» **To-do item**
Rewrite the material below with every "series" changed to "line" and everything else kept the same. Leave the pictures out.

+-------+

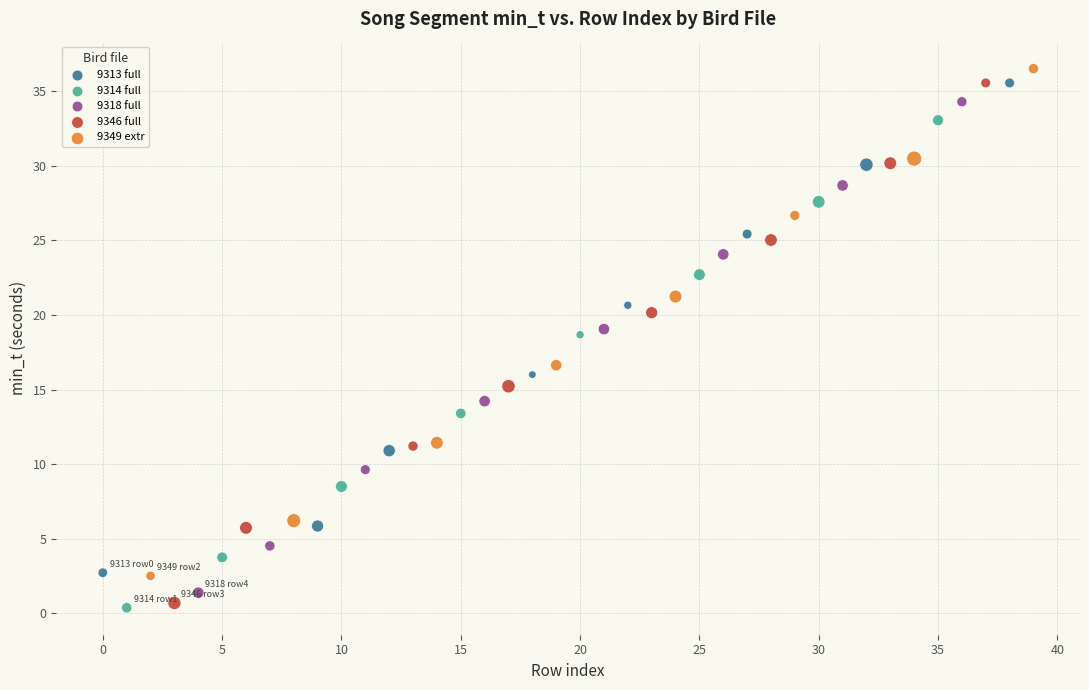

Which series reaches the maximum Y coordinate?

9349 extr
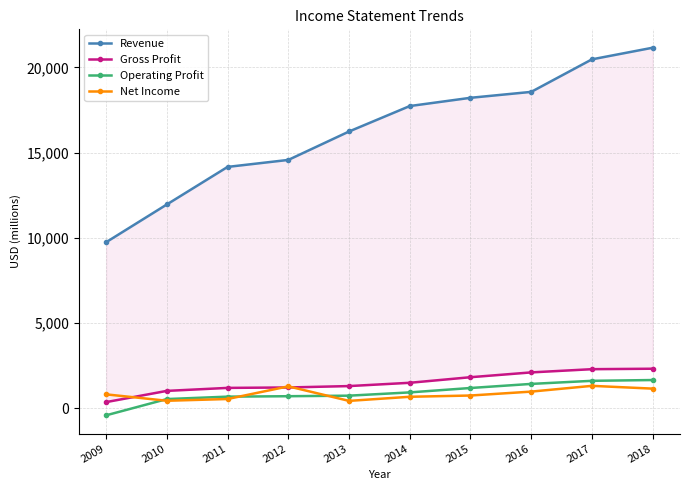

Is the value of Revenue at 2012 greater than the value of Gross Profit at 2013?

Yes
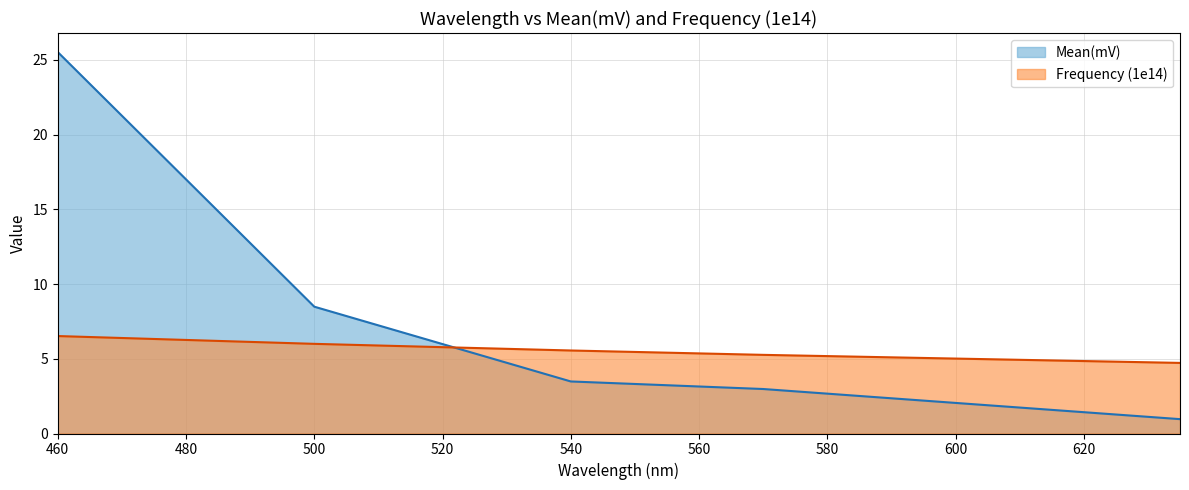

What is the highest value of the Frequency (1e14) series?

6.5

+-------+

» **Result of this exercise**
Which line reaches the maximum Y coordinate?

9349 extr

Is the value of Revenue at 2012 greater than the value of Gross Profit at 2013?

Yes

What is the highest value of the Frequency (1e14) line?

6.5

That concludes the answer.